A Paris, le Roi voyage sous le nom de comte de Bayreuth; ce n'est pas pour faire une réclame au théâtre modèle de Richard Wagner que le royal protecteur de la musique de l'avenir a choisi ce titre dans les cinquante ou soixante qu'il a le droit de prendre à son gré. La principauté d'Anspach et de Bayreuth a été le berceau de sa maison. Je pense qu'à Paris on ne verra pas beaucoupleRoi; il passera tout son temps à Versailles dans l'étude de l'époque du grand Roi. Il se peut que dans les grandes salles du palais de Versailles, Louis II accusera le destin de l'avoir placé sur le petit trône de Bavière, quand il aurait très bien pu succéder à Louis XIV, à Versailles. Mais enfin, si le roi de Bavière veut se donner la peine de réfléchir, peut-être se consolera-t-il à la pensée que, successeur du Roi-Soleil, il serait à coup sûr sans emploi sous la République, tandis que rien ne l'empêche de faire jusqu'à la fin de sa vie le bonheur du peuple bavarois.

Albert Wolff "


(1) Le baron de Reither resta en poste à Paris jusqu'en 1889. Il fut 11 ans en poste à Paris comme chargé d'affaires du Royaume de Bavière.

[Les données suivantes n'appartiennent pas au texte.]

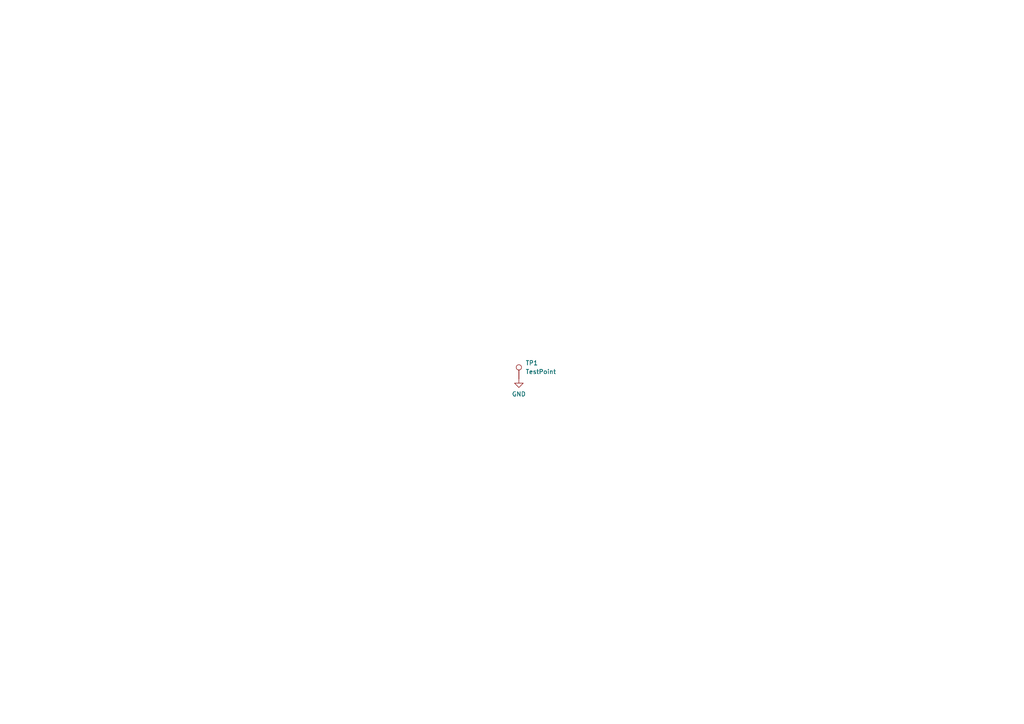
<source format=kicad_sch>
(kicad_sch (version 20230121) (generator eeschema)

  (uuid f4273ad1-685d-47ba-83c6-6979d7f3b5b0)

  (paper "A4")

  


  (symbol (lib_id "Connector:TestPoint") (at 150.495 109.855 0) (unit 1)
    (in_bom yes) (on_board yes) (dnp no) (fields_autoplaced)
    (uuid 03a19d28-05b5-4eb2-ab09-aff964a5e0d2)
    (property "Reference" "TP1" (at 152.4 105.283 0)
      (effects (font (size 1.27 1.27)) (justify left))
    )
    (property "Value" "TestPoint" (at 152.4 107.823 0)
      (effects (font (size 1.27 1.27)) (justify left))
    )
    (property "Footprint" "Connector_Pin:Pin_D1.0mm_L10.0mm" (at 155.575 109.855 0)
      (effects (font (size 1.27 1.27)) hide)
    )
    (property "Datasheet" "~" (at 155.575 109.855 0)
      (effects (font (size 1.27 1.27)) hide)
    )
    (pin "1" (uuid e92c24cf-cf56-47c2-99aa-900fffce736c))
    (instances
      (project "100x100mm_all"
        (path "/f4273ad1-685d-47ba-83c6-6979d7f3b5b0"
          (reference "TP1") (unit 1)
        )
      )
    )
  )

  (symbol (lib_id "power:GND") (at 150.495 109.855 0) (unit 1)
    (in_bom yes) (on_board yes) (dnp no) (fields_autoplaced)
    (uuid 3dba85d2-15a7-430f-82bd-de8ae0ad4799)
    (property "Reference" "#PWR01" (at 150.495 116.205 0)
      (effects (font (size 1.27 1.27)) hide)
    )
    (property "Value" "GND" (at 150.495 114.3 0)
      (effects (font (size 1.27 1.27)))
    )
    (property "Footprint" "" (at 150.495 109.855 0)
      (effects (font (size 1.27 1.27)) hide)
    )
    (property "Datasheet" "" (at 150.495 109.855 0)
      (effects (font (size 1.27 1.27)) hide)
    )
    (pin "1" (uuid acdb3017-d9a4-45ff-832d-fd78665a9907))
    (instances
      (project "100x100mm_all"
        (path "/f4273ad1-685d-47ba-83c6-6979d7f3b5b0"
          (reference "#PWR01") (unit 1)
        )
      )
    )
  )

  (sheet_instances
    (path "/" (page "1"))
  )
)

</source>
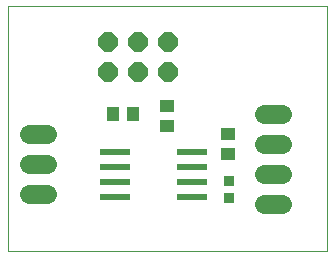
<source format=gts>
G75*
%MOIN*%
%OFA0B0*%
%FSLAX24Y24*%
%IPPOS*%
%LPD*%
%AMOC8*
5,1,8,0,0,1.08239X$1,22.5*
%
%ADD10C,0.0000*%
%ADD11C,0.0640*%
%ADD12R,0.1040X0.0237*%
%ADD13R,0.0434X0.0473*%
%ADD14R,0.0473X0.0434*%
%ADD15R,0.0355X0.0355*%
%ADD16OC8,0.0640*%
D10*
X000163Y000665D02*
X000163Y008814D01*
X010792Y008814D01*
X010792Y000665D01*
X000163Y000665D01*
D11*
X000863Y002558D02*
X001463Y002558D01*
X001463Y003558D02*
X000863Y003558D01*
X000863Y004558D02*
X001463Y004558D01*
X008709Y004216D02*
X009309Y004216D01*
X009309Y005216D02*
X008709Y005216D01*
X008709Y003216D02*
X009309Y003216D01*
X009309Y002216D02*
X008709Y002216D01*
D12*
X006289Y002466D03*
X006289Y002962D03*
X006289Y003462D03*
X006289Y003962D03*
X003729Y003966D03*
X003729Y003466D03*
X003729Y002966D03*
X003729Y002466D03*
D13*
X003674Y005216D03*
X004344Y005216D03*
D14*
X005462Y005495D03*
X005462Y004826D03*
X007509Y004551D03*
X007509Y003881D03*
D15*
X007540Y003003D03*
X007540Y002413D03*
D16*
X005493Y006621D03*
X004493Y006621D03*
X003493Y006621D03*
X003493Y007621D03*
X004493Y007621D03*
X005493Y007621D03*
M02*

</source>
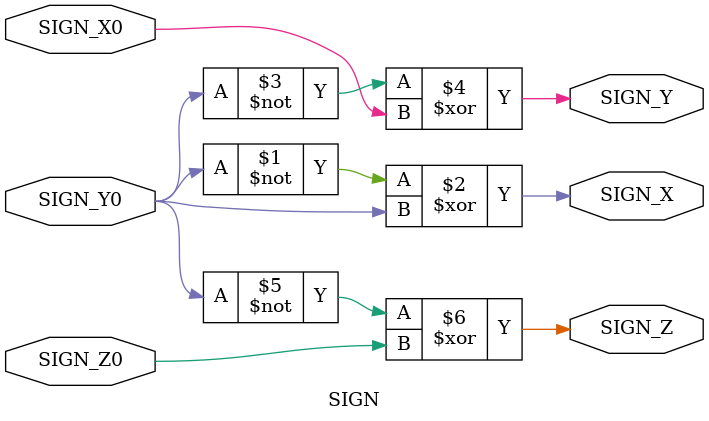
<source format=v>
`timescale 1ns / 1ps


module SIGN(
    input wire SIGN_X0,
    input wire SIGN_Y0,
    input wire SIGN_Z0,
    output wire SIGN_X,
    output wire SIGN_Y,
    output wire SIGN_Z
    );
    
    
    assign SIGN_X = ~SIGN_Y0 ^ SIGN_Y0; //SUMA DE ENTRADAS
    assign SIGN_Y = ~SIGN_Y0 ^ SIGN_X0; //SUMA DE ENTRADAS
    assign SIGN_Z = ~SIGN_Y0 ^ SIGN_Z0; //SUMA DE ENTRADAS
    
endmodule

</source>
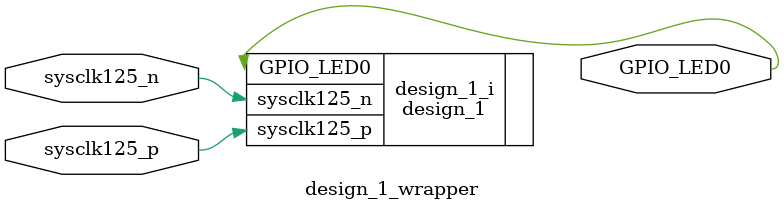
<source format=v>
`timescale 1 ps / 1 ps

module design_1_wrapper
   (GPIO_LED0,
    sysclk125_n,
    sysclk125_p);
  output GPIO_LED0;
  input sysclk125_n;
  input sysclk125_p;

  wire GPIO_LED0;
  wire sysclk125_n;
  wire sysclk125_p;

  design_1 design_1_i
       (.GPIO_LED0(GPIO_LED0),
        .sysclk125_n(sysclk125_n),
        .sysclk125_p(sysclk125_p));
endmodule

</source>
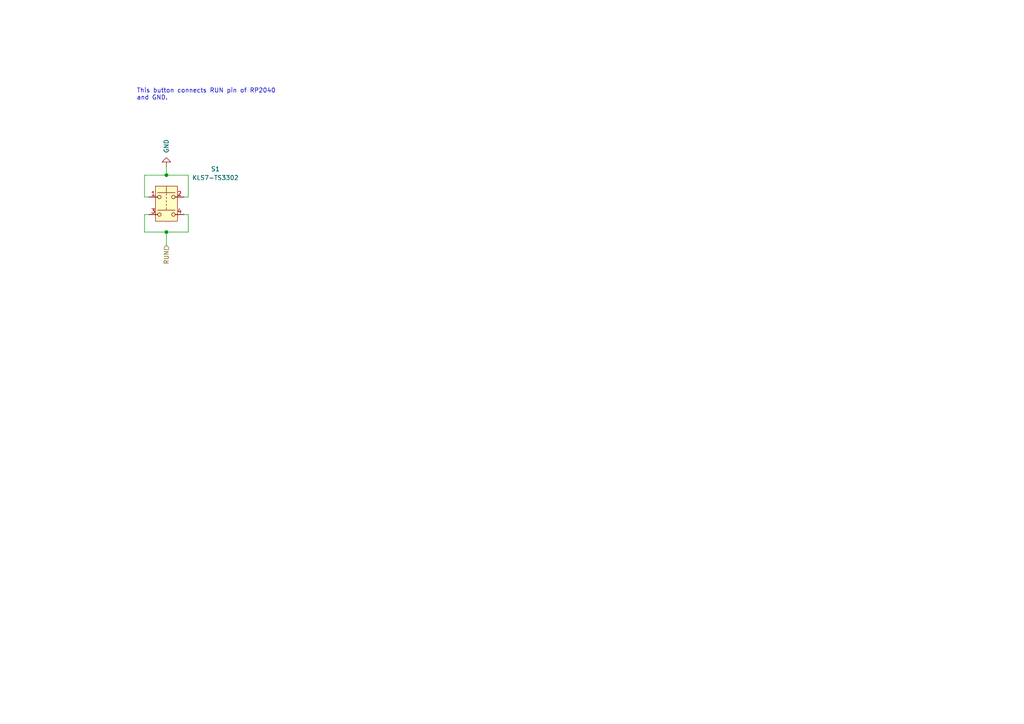
<source format=kicad_sch>
(kicad_sch
	(version 20250114)
	(generator "eeschema")
	(generator_version "9.0")
	(uuid "8391c966-08b7-49e8-8033-b2f36d1f6bb0")
	(paper "A4")
	(title_block
		(title "FRANK M1")
		(date "2025-03-16")
		(rev "1.15")
		(company "Mikhail Matveev")
		(comment 1 "https://github.com/xtremespb/frank")
	)
	
	(text "This button connects RUN pin of RP2040\nand GND."
		(exclude_from_sim no)
		(at 39.624 27.432 0)
		(effects
			(font
				(size 1.27 1.27)
			)
			(justify left)
		)
		(uuid "cae7307f-6f09-4452-ab75-c4de47f45651")
	)
	(junction
		(at 48.26 50.8)
		(diameter 0)
		(color 0 0 0 0)
		(uuid "35033070-ef3d-4d8e-9e3f-2a9f45dd13be")
	)
	(junction
		(at 48.26 67.31)
		(diameter 0)
		(color 0 0 0 0)
		(uuid "6f41a6c8-112b-4fd7-a37b-2f8215b4e745")
	)
	(wire
		(pts
			(xy 41.91 62.23) (xy 43.18 62.23)
		)
		(stroke
			(width 0)
			(type default)
		)
		(uuid "05eafefd-a5dc-44c8-9f26-1b908893ec02")
	)
	(wire
		(pts
			(xy 41.91 50.8) (xy 48.26 50.8)
		)
		(stroke
			(width 0)
			(type default)
		)
		(uuid "0a224bad-8243-4dc1-a456-359736d21fbd")
	)
	(wire
		(pts
			(xy 41.91 50.8) (xy 41.91 57.15)
		)
		(stroke
			(width 0)
			(type default)
		)
		(uuid "0c345eb9-9a9b-4bb0-a53b-896b57bff2e8")
	)
	(wire
		(pts
			(xy 48.26 67.31) (xy 54.61 67.31)
		)
		(stroke
			(width 0)
			(type default)
		)
		(uuid "0d595f20-19e3-4874-ad47-29eacaff2c86")
	)
	(wire
		(pts
			(xy 41.91 67.31) (xy 48.26 67.31)
		)
		(stroke
			(width 0)
			(type default)
		)
		(uuid "17978877-5bfd-42e9-ac95-6b5e2d7a25ab")
	)
	(wire
		(pts
			(xy 54.61 67.31) (xy 54.61 62.23)
		)
		(stroke
			(width 0)
			(type default)
		)
		(uuid "21eb0a80-97aa-4d54-b63f-bc97ff60cc6f")
	)
	(wire
		(pts
			(xy 48.26 48.26) (xy 48.26 50.8)
		)
		(stroke
			(width 0)
			(type default)
		)
		(uuid "239083a0-91c4-4032-81eb-6238812a1b25")
	)
	(wire
		(pts
			(xy 53.34 57.15) (xy 54.61 57.15)
		)
		(stroke
			(width 0)
			(type default)
		)
		(uuid "6f8bc1f8-cd97-41b3-9f11-4f842433df25")
	)
	(wire
		(pts
			(xy 54.61 50.8) (xy 54.61 57.15)
		)
		(stroke
			(width 0)
			(type default)
		)
		(uuid "706309ba-2a08-4ce8-a849-8e7420f24653")
	)
	(wire
		(pts
			(xy 48.26 67.31) (xy 48.26 71.12)
		)
		(stroke
			(width 0)
			(type default)
		)
		(uuid "788b3f7c-db14-4cef-aa42-73c427c54ed7")
	)
	(wire
		(pts
			(xy 41.91 67.31) (xy 41.91 62.23)
		)
		(stroke
			(width 0)
			(type default)
		)
		(uuid "9428a34c-a013-456a-a948-55b3f1b2bb29")
	)
	(wire
		(pts
			(xy 41.91 57.15) (xy 43.18 57.15)
		)
		(stroke
			(width 0)
			(type default)
		)
		(uuid "968afc6c-4edb-4f88-afae-cc9dcd825806")
	)
	(wire
		(pts
			(xy 48.26 50.8) (xy 54.61 50.8)
		)
		(stroke
			(width 0)
			(type default)
		)
		(uuid "d11fc81a-78a0-4858-b71c-fbc8efefb4d7")
	)
	(wire
		(pts
			(xy 53.34 62.23) (xy 54.61 62.23)
		)
		(stroke
			(width 0)
			(type default)
		)
		(uuid "ed8ebf26-4454-4ab9-aced-2ba02cc2e344")
	)
	(hierarchical_label "RUN"
		(shape input)
		(at 48.26 71.12 270)
		(effects
			(font
				(size 1.27 1.27)
			)
			(justify right)
		)
		(uuid "fe469769-22bf-4f3b-8fdf-fd14512b5521")
	)
	(symbol
		(lib_id "Switch:SW_Push_Dual")
		(at 48.26 59.69 0)
		(unit 1)
		(exclude_from_sim no)
		(in_bom yes)
		(on_board yes)
		(dnp no)
		(uuid "6b5ca8be-bb91-4e94-acd1-630e3c529c4c")
		(property "Reference" "S1"
			(at 62.484 49.022 0)
			(effects
				(font
					(size 1.27 1.27)
				)
			)
		)
		(property "Value" "KLS7-TS3302"
			(at 62.484 51.562 0)
			(effects
				(font
					(size 1.27 1.27)
				)
			)
		)
		(property "Footprint" "FRANK:Button (SMD, 3x3mm)"
			(at 48.26 52.07 0)
			(effects
				(font
					(size 1.27 1.27)
				)
				(hide yes)
			)
		)
		(property "Datasheet" "https://img.klsele.com/admin/product_upload/20150508135408KLS7-TS3302.pdf"
			(at 48.26 59.69 0)
			(effects
				(font
					(size 1.27 1.27)
				)
				(hide yes)
			)
		)
		(property "Description" "Push button switch, generic, symbol, four pins"
			(at 48.26 59.69 0)
			(effects
				(font
					(size 1.27 1.27)
				)
				(hide yes)
			)
		)
		(property "AliExpress" "https://www.aliexpress.com/item/1005007359248990.html"
			(at 48.26 59.69 0)
			(effects
				(font
					(size 1.27 1.27)
				)
				(hide yes)
			)
		)
		(pin "3"
			(uuid "4d9b8d30-9762-4615-86b8-c8fbecd77650")
		)
		(pin "2"
			(uuid "d01a1f38-8014-47ab-a1cb-3e4ff366947b")
		)
		(pin "4"
			(uuid "405bec40-684a-401e-9e35-4d0fada6c7ad")
		)
		(pin "1"
			(uuid "ae1b35a6-7587-4c91-971c-3169accbbb74")
		)
		(instances
			(project "frank2"
				(path "/8c0b3d8b-46d3-4173-ab1e-a61765f77d61/44b0fc63-213a-4da4-a0e4-3ab9f837f02d"
					(reference "S1")
					(unit 1)
				)
			)
		)
	)
	(symbol
		(lib_name "GND_1")
		(lib_id "power:GND")
		(at 48.26 48.26 180)
		(unit 1)
		(exclude_from_sim no)
		(in_bom yes)
		(on_board yes)
		(dnp no)
		(fields_autoplaced yes)
		(uuid "ce1a81c5-eb22-45a1-bee9-e10a21274cae")
		(property "Reference" "#PWR037"
			(at 48.26 41.91 0)
			(effects
				(font
					(size 1.27 1.27)
				)
				(hide yes)
			)
		)
		(property "Value" "GND"
			(at 48.2601 44.45 90)
			(effects
				(font
					(size 1.27 1.27)
				)
				(justify right)
			)
		)
		(property "Footprint" ""
			(at 48.26 48.26 0)
			(effects
				(font
					(size 1.27 1.27)
				)
				(hide yes)
			)
		)
		(property "Datasheet" ""
			(at 48.26 48.26 0)
			(effects
				(font
					(size 1.27 1.27)
				)
				(hide yes)
			)
		)
		(property "Description" "Power symbol creates a global label with name \"GND\" , ground"
			(at 48.26 48.26 0)
			(effects
				(font
					(size 1.27 1.27)
				)
				(hide yes)
			)
		)
		(pin "1"
			(uuid "7ba286ee-1b25-407c-adba-7f6de21f9460")
		)
		(instances
			(project "frank2"
				(path "/8c0b3d8b-46d3-4173-ab1e-a61765f77d61/44b0fc63-213a-4da4-a0e4-3ab9f837f02d"
					(reference "#PWR037")
					(unit 1)
				)
			)
		)
	)
)

</source>
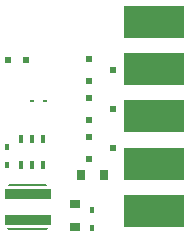
<source format=gbr>
G04 #@! TF.GenerationSoftware,KiCad,Pcbnew,no-vcs-found-7613~57~ubuntu16.04.1*
G04 #@! TF.CreationDate,2017-02-19T17:16:57-08:00*
G04 #@! TF.ProjectId,ESPKey,4553504B65792E6B696361645F706362,rev?*
G04 #@! TF.FileFunction,Paste,Top*
G04 #@! TF.FilePolarity,Positive*
%FSLAX46Y46*%
G04 Gerber Fmt 4.6, Leading zero omitted, Abs format (unit mm)*
G04 Created by KiCad (PCBNEW no-vcs-found-7613~57~ubuntu16.04.1) date Sun Feb 19 17:16:57 2017*
%MOMM*%
%LPD*%
G01*
G04 APERTURE LIST*
%ADD10C,0.100000*%
%ADD11R,0.350000X0.760000*%
%ADD12R,0.300000X0.100000*%
%ADD13R,0.500100X0.500100*%
%ADD14R,0.497560X0.497560*%
%ADD15R,5.100000X2.700000*%
%ADD16R,0.700000X0.950000*%
%ADD17R,0.450000X0.500000*%
%ADD18R,0.950000X0.700000*%
%ADD19R,0.100000X0.300000*%
%ADD20R,3.900000X0.850000*%
%ADD21C,0.150000*%
%ADD22R,0.300000X0.200000*%
G04 APERTURE END LIST*
D10*
D11*
X105747000Y-114115000D03*
X106697000Y-114115000D03*
X107647000Y-114115000D03*
X107647000Y-111915000D03*
X105747000Y-111915000D03*
X106697000Y-111915000D03*
D12*
X109000000Y-119650000D03*
X109000000Y-118750000D03*
D13*
X111499240Y-105150000D03*
X111499240Y-107050000D03*
X113498220Y-106100000D03*
D14*
X104650700Y-105200000D03*
X106149300Y-105200000D03*
D15*
X117017800Y-118014500D03*
X117017800Y-114014500D03*
X117017800Y-102000000D03*
X117017800Y-106000000D03*
X117017800Y-110000000D03*
D16*
X112800000Y-114990000D03*
X110800000Y-114990000D03*
D17*
X104600000Y-114150000D03*
X104600000Y-112650000D03*
D18*
X110300000Y-119400000D03*
X110300000Y-117400000D03*
D17*
X111750000Y-117950000D03*
X111750000Y-119450000D03*
D13*
X111499240Y-111750000D03*
X111499240Y-113650000D03*
X113498220Y-112700000D03*
X111499240Y-108450000D03*
X111499240Y-110350000D03*
X113498220Y-109400000D03*
D12*
X106200000Y-107700000D03*
X106200000Y-106800000D03*
X108600000Y-107450000D03*
X108600000Y-106550000D03*
D19*
X109500000Y-115000000D03*
X108600000Y-115000000D03*
D12*
X109050000Y-115800000D03*
X109050000Y-116700000D03*
D19*
X110650000Y-112100000D03*
X109750000Y-112100000D03*
X110650000Y-111100000D03*
X109750000Y-111100000D03*
X109750000Y-110000000D03*
X110650000Y-110000000D03*
X110650000Y-108900000D03*
X109750000Y-108900000D03*
X110650000Y-107800000D03*
X109750000Y-107800000D03*
X109750000Y-106700000D03*
X110650000Y-106700000D03*
X106950000Y-106000000D03*
X107850000Y-106000000D03*
D12*
X110500000Y-105750000D03*
X110500000Y-104850000D03*
X109500000Y-104850000D03*
X109500000Y-105750000D03*
D19*
X106950000Y-105000000D03*
X107850000Y-105000000D03*
X106900000Y-110700000D03*
X106000000Y-110700000D03*
D20*
X106300000Y-116625000D03*
X106300000Y-118775000D03*
D21*
X106300000Y-119575000D03*
D10*
G36*
X104562132Y-119500000D02*
X108037868Y-119500000D01*
X107887868Y-119650000D01*
X104712132Y-119650000D01*
X104562132Y-119500000D01*
X104562132Y-119500000D01*
G37*
D21*
X106300000Y-115825000D03*
D10*
G36*
X104712132Y-115750000D02*
X107887868Y-115750000D01*
X108037868Y-115900000D01*
X104562132Y-115900000D01*
X104712132Y-115750000D01*
X104712132Y-115750000D01*
G37*
D22*
X107750000Y-108700000D03*
X106650000Y-108700000D03*
D19*
X106750000Y-109700000D03*
X107650000Y-109700000D03*
X107650000Y-110700000D03*
X108550000Y-110700000D03*
M02*

</source>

(2) Albert Wolff, né à Cologne en 1835 et mort à Paris le 22 décembre 1891, est un écrivain, auteur dramatique, journaliste et critique d'art français d'origine allemande. Il fut journaliste au Charivari et au Figaro.  Munichandco a déjà publié deux articles d'Albert Wolff, le premier datant de 1876 et le second consacré à la mort du Roi en juin 1886.